Place ~2 tsp of melted chocolate in each muffin liner. Using the back of a spoon, spread the chocolate along the bottom and 1/4 of the way up the muffin liner. Place in the freezer or fridge for ~15 minutes or until the chocolate is firm.
While the chocolate is firming up, you can prepare the filling by stirring together the peanut butter, sugar, graham cracker crumbs (again, these are optional), and salt. Once, the chocolate is firm, you can place a large tbsp of the filling in each muffin liner and press it down gently. Place in the freezer or fridge for another 15 minutes.

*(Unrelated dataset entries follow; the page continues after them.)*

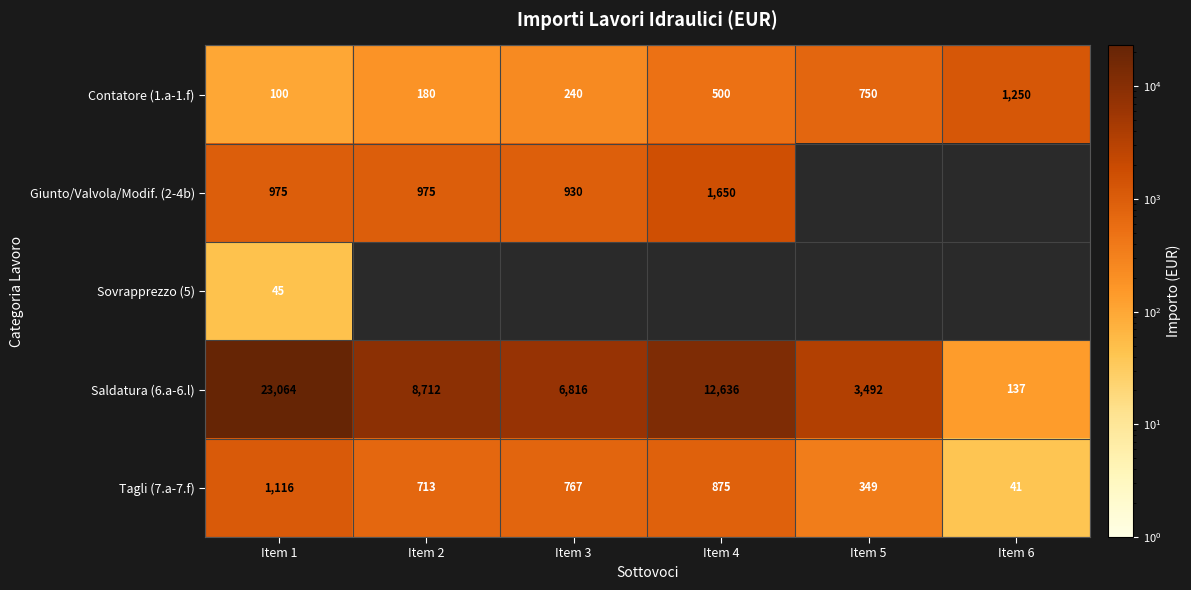

Is the value of Tagli (7.a-7.f) at Item 5 greater than the value of Saldatura (6.a-6.l) at Item 1?

No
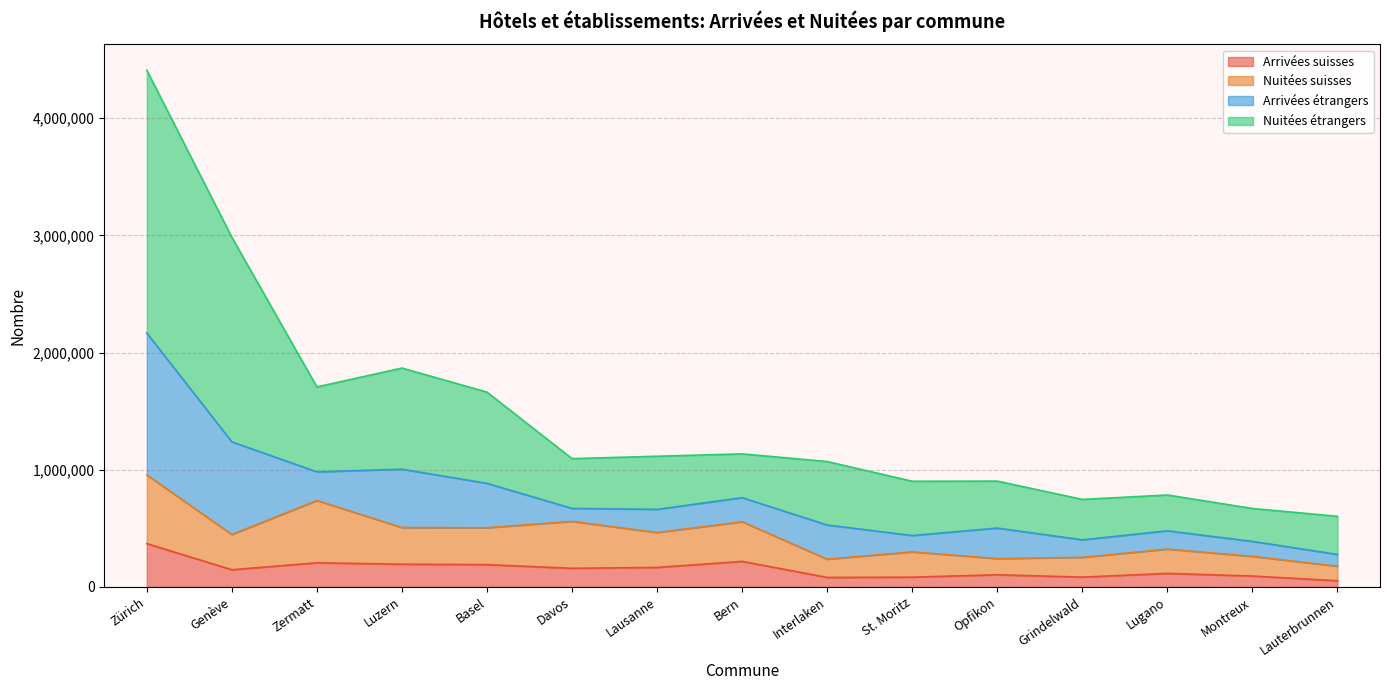

True or false: Arrivées suisses and Nuitées étrangers intersect in this chart.

False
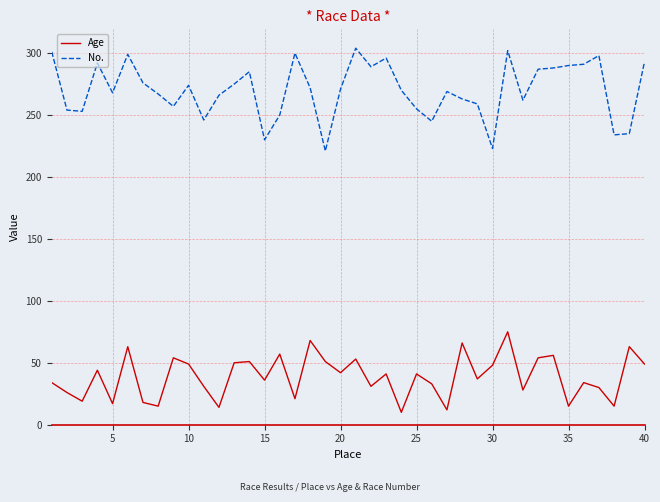

Which series has the largest range (max minus min)?

No.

Now, the final stage. Top each liner with 2 tsp of melted chocolate (or may have to re-heat the bowl of chocolate in the microwave). Spread carefully until you can see none of the filling.
Put the peanut butter cups in the fridge for an hour before eating. Store in an air-tight container in the fridge.
Enjoy!
So, my boyfriend Dan just informed me that he thinks the PB cups would taste better with regular (i.e., sweetened) peanut butter rather than natural. I like the natural, but it's definitely not for everyone!